I guess that’s “lightweight cultivation”, more ‘tending’ than ‘planning’.
I think it might be valuable to ask a separate question about commenter preferences. But this question is mostly oriented around “if LessWrong leaned hard into the archipelago model, what would that look like?” which is a separate question from “Is the archipelago model good?”, and it comes with some background assumptions, which include:
For a given comment section, there can only be one set of norms. (Or at least, it’d require a lot of additional work to create multiple comment section norms per post, and that sounds really confusing and hard)
I think authors and commenters are jointly necessary for LessWrong being healthy, but I still think authors are dramatically upstream of commenters in terms of value. Slatestarcodex has a vibrant commenter community, but seems obvious (to me) that this is because Scott is a good writer that attracts people to the blog. In LessWrong’s healthy heyday, there were prominent authors who were skilled at writing who wrote constantly and when those authors left the good commenters driveled up.
There are relatively few candidates for “who gets to set the norms for a given comment section.”
I don’t think “aggregated preferences of commenters” is a viable candidate – I think that’s mostly a choice not to go the archipelago route, and instead go either “we figure out the single best set of norms and implement that universally” or “norms are always sort of confusing and depend on context”. (I’m not necessarily opposed to either of those, but the latter one in particular has some obvious downsides)
The three other schelling candidates I can see are “the author”, “the LessWrong moderation team”, and “freelance moderators that the author appoints, and/or opts into a particular moderation space.” (i.e. authors might submit to subreddits that have their own norms, but in this case the choices are still rooted in author preference)
There is a skillset, separate from authorship, which is “willingness to cultivate* and/or enforce* norms”. One of the problems with my initial conception of archipelago-on-LW was that it required those two skillsets be found in the same person (but, actually, they are quite distinct).
So it may be particularly valuable to ask “of people who would be interested in running a subreddit and enforcing/cultivating norms there, what clusters of norms would they be interested in cultivating?”. But I still think the value of this question is downstream of “which authors would actually want to post in that subreddit?”
But I’d guess/hope that this is addressed by the “you count as an ‘author’ for this question if you’d be motivated to actively create spaces with particular normsets.”
*there’s two fairly different conceptions of norms, one of which is where they’re something you enforce, another is they’re something you cultivate.

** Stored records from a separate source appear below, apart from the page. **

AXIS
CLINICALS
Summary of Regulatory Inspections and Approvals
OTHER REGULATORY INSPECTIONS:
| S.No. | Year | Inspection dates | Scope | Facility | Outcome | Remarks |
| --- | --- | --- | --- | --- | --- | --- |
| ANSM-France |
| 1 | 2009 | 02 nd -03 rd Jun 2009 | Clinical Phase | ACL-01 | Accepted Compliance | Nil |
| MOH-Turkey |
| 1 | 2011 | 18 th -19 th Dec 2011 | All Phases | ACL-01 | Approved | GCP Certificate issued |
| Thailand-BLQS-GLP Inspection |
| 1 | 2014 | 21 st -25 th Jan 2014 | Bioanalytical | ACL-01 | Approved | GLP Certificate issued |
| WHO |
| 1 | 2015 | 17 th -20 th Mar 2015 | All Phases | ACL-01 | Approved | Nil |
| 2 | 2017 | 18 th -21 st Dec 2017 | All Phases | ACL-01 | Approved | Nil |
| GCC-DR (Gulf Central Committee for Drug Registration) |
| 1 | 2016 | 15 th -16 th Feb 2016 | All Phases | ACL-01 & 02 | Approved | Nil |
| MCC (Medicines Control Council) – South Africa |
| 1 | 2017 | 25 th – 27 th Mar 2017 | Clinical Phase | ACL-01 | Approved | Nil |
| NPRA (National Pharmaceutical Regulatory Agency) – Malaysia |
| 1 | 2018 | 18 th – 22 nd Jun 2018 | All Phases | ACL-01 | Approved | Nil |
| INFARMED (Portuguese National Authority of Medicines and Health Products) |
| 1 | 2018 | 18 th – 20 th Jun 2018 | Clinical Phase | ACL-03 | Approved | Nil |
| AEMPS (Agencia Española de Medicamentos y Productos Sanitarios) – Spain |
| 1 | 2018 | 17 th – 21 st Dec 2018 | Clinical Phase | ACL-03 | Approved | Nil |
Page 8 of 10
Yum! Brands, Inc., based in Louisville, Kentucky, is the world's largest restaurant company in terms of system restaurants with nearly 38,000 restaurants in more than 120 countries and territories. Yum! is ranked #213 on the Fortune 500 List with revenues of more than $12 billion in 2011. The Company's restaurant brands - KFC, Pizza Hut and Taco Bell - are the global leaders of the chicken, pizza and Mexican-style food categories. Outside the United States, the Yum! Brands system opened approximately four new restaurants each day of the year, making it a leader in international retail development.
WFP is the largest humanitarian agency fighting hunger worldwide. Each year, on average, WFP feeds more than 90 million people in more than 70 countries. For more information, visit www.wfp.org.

Enforcement looks more like saying “hey, you’re violating the norm, please don’t” (which is backed up by force). Cultivation looks more like just being a “good participant” who helps steer conversations in useful ways.

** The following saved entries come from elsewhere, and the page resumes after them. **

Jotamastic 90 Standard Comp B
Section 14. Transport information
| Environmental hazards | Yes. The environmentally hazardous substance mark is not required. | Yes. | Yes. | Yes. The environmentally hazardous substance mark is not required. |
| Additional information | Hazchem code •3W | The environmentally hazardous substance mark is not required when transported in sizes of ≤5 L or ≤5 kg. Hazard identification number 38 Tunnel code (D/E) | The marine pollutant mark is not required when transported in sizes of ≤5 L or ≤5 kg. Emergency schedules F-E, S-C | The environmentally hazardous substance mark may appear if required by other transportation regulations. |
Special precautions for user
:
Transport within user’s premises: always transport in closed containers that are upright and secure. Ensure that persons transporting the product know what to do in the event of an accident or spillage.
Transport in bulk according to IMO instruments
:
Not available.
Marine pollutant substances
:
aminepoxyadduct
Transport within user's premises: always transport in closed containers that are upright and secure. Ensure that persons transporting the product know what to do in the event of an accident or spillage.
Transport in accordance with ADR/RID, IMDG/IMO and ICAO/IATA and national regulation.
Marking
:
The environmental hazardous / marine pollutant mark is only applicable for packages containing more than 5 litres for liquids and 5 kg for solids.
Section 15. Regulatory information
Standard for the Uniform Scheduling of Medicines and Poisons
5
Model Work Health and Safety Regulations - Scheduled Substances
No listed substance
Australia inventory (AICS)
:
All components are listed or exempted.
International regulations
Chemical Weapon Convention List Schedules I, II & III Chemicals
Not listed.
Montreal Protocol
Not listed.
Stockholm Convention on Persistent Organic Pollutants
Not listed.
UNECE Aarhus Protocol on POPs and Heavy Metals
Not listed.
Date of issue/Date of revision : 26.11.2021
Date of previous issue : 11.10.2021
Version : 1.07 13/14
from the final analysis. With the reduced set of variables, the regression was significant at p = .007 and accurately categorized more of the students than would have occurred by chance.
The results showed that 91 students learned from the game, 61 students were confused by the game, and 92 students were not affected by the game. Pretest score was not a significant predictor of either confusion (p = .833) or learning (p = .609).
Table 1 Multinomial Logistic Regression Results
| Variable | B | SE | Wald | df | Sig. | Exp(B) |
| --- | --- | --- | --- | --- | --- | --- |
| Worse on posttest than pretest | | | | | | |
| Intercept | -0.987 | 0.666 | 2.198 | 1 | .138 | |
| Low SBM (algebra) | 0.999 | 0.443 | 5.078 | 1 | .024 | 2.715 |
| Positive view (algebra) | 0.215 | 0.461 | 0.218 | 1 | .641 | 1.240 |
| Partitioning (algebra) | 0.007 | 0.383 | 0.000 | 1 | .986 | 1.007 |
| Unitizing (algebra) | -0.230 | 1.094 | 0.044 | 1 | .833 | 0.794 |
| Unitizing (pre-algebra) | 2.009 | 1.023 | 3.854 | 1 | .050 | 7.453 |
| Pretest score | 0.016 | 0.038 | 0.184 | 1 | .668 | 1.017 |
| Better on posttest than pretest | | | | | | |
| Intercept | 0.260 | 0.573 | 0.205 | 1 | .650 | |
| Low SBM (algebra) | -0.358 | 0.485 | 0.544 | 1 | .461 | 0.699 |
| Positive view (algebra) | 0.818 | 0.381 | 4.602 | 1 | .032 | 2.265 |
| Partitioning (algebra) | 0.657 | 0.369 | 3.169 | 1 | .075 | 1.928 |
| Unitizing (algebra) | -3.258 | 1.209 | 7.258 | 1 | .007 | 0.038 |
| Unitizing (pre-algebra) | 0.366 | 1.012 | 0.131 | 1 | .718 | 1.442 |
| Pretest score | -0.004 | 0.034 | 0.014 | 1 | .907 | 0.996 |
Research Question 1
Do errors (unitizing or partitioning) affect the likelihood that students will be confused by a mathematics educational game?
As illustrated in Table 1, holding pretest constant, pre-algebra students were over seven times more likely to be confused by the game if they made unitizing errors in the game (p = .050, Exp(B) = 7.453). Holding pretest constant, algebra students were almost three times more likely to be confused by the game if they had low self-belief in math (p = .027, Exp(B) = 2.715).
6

In many ways I think cultivation is better, except that it’s much more costly in terms of time, and sometimes emotional energy.

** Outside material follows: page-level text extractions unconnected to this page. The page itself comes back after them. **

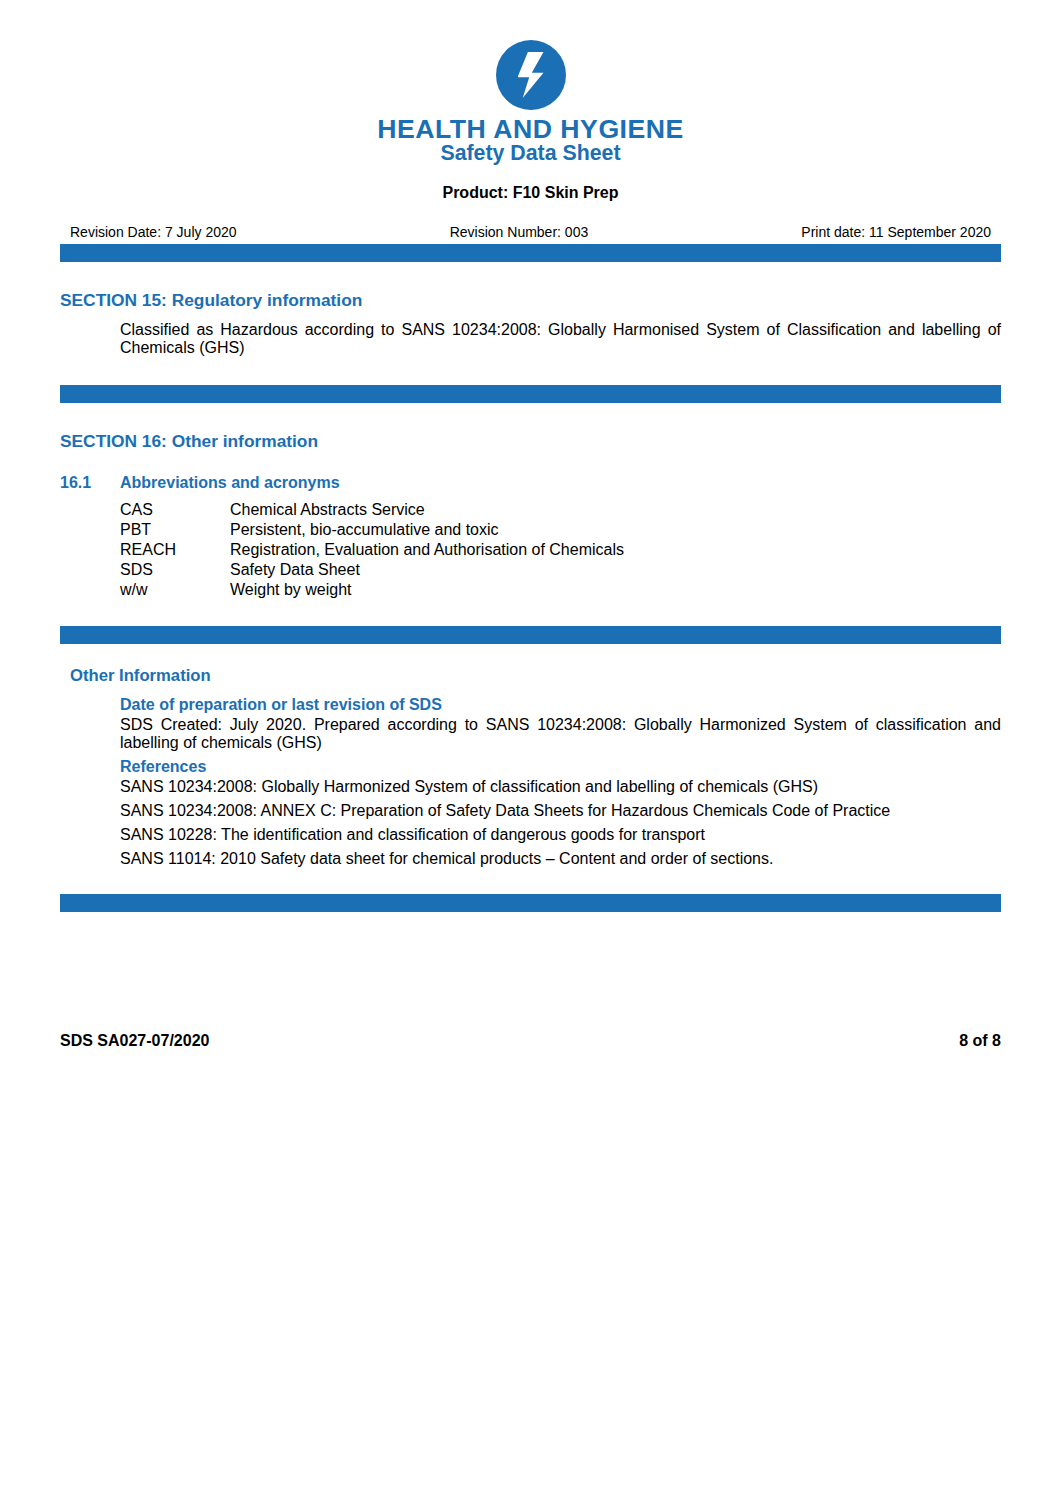HEALTH AND HYGIENE
Safety Data Sheet
Product: F10 Skin Prep
Revision Date: 7 July 2020 Revision Number: 003 Print date: 11 September 2020
SECTION 15: Regulatory information
Classified as Hazardous according to SANS 10234:2008: Globally Harmonised System of Classification and labelling of Chemicals (GHS)
SECTION 16: Other information
16.1 Abbreviations and acronyms
| CAS | Chemical Abstracts Service |
| PBT | Persistent, bio-accumulative and toxic |
| REACH | Registration, Evaluation and Authorisation of Chemicals |
| SDS | Safety Data Sheet |
| w/w | Weight by weight |
Other Information
Date of preparation or last revision of SDS
SDS Created: July 2020. Prepared according to SANS 10234:2008: Globally Harmonized System of classification and labelling of chemicals (GHS)
References
SANS 10234:2008: Globally Harmonized System of classification and labelling of chemicals (GHS)
SANS 10234:2008: ANNEX C: Preparation of Safety Data Sheets for Hazardous Chemicals Code of Practice
SANS 10228: The identification and classification of dangerous goods for transport
SANS 11014: 2010 Safety data sheet for chemical products – Content and order of sections.
SDS SA027-07/2020 8 of 8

For compeleteness, not sure if I endorse it: another conception of norms is that they’re something you discover. They’re an emergent feature of very complex social expectations, and even the attempt to formalize them causes ripple effects that can make the norms less effective. There are certainly ways to influence norms, both to filter for participants more amenable to norms you prefer, and to nudge those participants toward behaviors that reinforce those norms, but they remain fundamentally illegible and chaotic.
I guess that’s “lightweight cultivation”, more ‘tending’ than ‘planning’.
Do you model different threads on reddit as each thread having their own norm, which can’t be entirely codified/put into words?